Hire your employees on a one- or two-week trial basis, in order to give you an easy way to dump duds. We have improved significantly in this respect. It’s not that we have become significantly smarter at hiring, but rather that we have developed incredibly effective systems for evaluating and sorting employees very quickly after they are hired. We ruthlessly cull and enthusiastically promote. If someone cleans poorly, let them go do it for a less exacting competitor. Find and promote your first star, and you have a foundation from which to grow.
Do not at first hire together two employees who know one another. Once you find the first employee, continue searching for the second; hire the second as soon as possible, to diversify your risk of hiring duds. You can’t hand the houses over and fully commit your time to marketing and managing until you have two trained employees. Even if you do not increase prices, you should still expect to lose some clients when you switch to team cleaning. I would recommend that you make the change coincident with some service upgrade. The most obvious upgrade is to begin washing floors by hand, if you don’t already do so. Another would be to switch to using your own supplies and equipment. Promise your clients that the changes will improve quality and dependability. This worked quite well for us last year, when we bought Basisk Home Cleaning. We managed to switch a very high percentage of the customers from Basisk’s system of having one cleaner, over to being cleaned by our teams. We did this by significantly improving the quality of service and using our supplies and equipment when we made the change. During the first visit with the new person, make sure the employee spends most of her time washing baseboards, vacuuming corners, cleaning doors, etc. This demonstrates to both the client and the employee your commitment to providing perfect service.

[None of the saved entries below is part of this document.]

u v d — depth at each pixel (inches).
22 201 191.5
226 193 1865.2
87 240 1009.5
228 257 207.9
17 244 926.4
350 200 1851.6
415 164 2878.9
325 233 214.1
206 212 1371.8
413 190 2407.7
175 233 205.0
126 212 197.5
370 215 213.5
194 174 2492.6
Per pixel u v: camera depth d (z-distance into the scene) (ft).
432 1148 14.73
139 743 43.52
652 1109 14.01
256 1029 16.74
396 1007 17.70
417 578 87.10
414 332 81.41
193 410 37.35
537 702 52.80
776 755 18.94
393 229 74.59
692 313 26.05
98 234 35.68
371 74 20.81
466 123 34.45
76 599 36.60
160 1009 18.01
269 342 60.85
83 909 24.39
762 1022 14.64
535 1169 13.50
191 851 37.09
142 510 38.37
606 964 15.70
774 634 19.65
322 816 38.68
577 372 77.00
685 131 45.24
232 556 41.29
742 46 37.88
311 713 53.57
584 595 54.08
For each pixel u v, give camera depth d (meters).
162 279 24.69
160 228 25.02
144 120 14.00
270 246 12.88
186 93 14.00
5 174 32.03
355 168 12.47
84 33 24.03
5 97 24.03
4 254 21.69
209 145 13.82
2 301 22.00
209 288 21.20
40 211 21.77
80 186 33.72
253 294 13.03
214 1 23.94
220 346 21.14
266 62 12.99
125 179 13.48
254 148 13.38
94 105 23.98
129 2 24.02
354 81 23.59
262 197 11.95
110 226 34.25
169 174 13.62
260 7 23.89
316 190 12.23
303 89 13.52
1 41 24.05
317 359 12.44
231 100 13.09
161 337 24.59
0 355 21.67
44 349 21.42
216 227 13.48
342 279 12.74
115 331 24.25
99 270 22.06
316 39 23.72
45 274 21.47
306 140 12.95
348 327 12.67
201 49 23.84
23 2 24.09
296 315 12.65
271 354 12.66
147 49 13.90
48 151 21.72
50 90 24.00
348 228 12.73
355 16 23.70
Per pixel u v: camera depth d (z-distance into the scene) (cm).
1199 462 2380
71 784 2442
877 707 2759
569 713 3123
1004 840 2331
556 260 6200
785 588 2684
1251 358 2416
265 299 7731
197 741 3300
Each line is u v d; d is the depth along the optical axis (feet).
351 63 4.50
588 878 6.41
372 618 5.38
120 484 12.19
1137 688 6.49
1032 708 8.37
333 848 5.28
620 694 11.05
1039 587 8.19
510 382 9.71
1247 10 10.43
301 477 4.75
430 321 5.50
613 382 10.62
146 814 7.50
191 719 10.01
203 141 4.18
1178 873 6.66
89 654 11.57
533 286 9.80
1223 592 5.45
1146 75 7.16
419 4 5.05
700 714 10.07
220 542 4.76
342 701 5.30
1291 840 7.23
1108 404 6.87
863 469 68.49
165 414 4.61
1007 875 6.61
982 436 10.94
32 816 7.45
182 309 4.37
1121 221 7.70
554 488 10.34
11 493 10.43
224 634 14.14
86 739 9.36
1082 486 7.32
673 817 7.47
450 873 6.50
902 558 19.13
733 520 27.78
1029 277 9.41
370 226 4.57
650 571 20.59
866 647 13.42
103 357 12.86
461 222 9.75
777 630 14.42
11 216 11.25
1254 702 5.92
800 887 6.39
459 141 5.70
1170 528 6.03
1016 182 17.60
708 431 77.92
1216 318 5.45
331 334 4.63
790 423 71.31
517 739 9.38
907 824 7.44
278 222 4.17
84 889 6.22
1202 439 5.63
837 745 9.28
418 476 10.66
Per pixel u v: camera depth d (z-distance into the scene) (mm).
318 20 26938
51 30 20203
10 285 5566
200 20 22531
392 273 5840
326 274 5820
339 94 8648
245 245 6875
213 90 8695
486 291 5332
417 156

I would also recommend that you go down to the secretary of state and register a company, so that you can use it for paying taxes and insurance, and opening a bank account. Walk in alone and someone there will tell you for free how to do it yourself. Buy two used vehicles and have them lettered. Have your company logo printed on some shirts with collars-loan these to employees (for security reasons, recover them as you hand them their final checks). If you intend to switch to team cleaning, you’ll have to develop a system for controlling keys-whatever you do, do not allow employees to take keys home at night under any circumstances. Doing so not only involves you in the risk of the key being copied, but also represents an invitation for cleaners to bypass you and begin dealing with clients directly. We check keys out on paddles with numerically controlled seals.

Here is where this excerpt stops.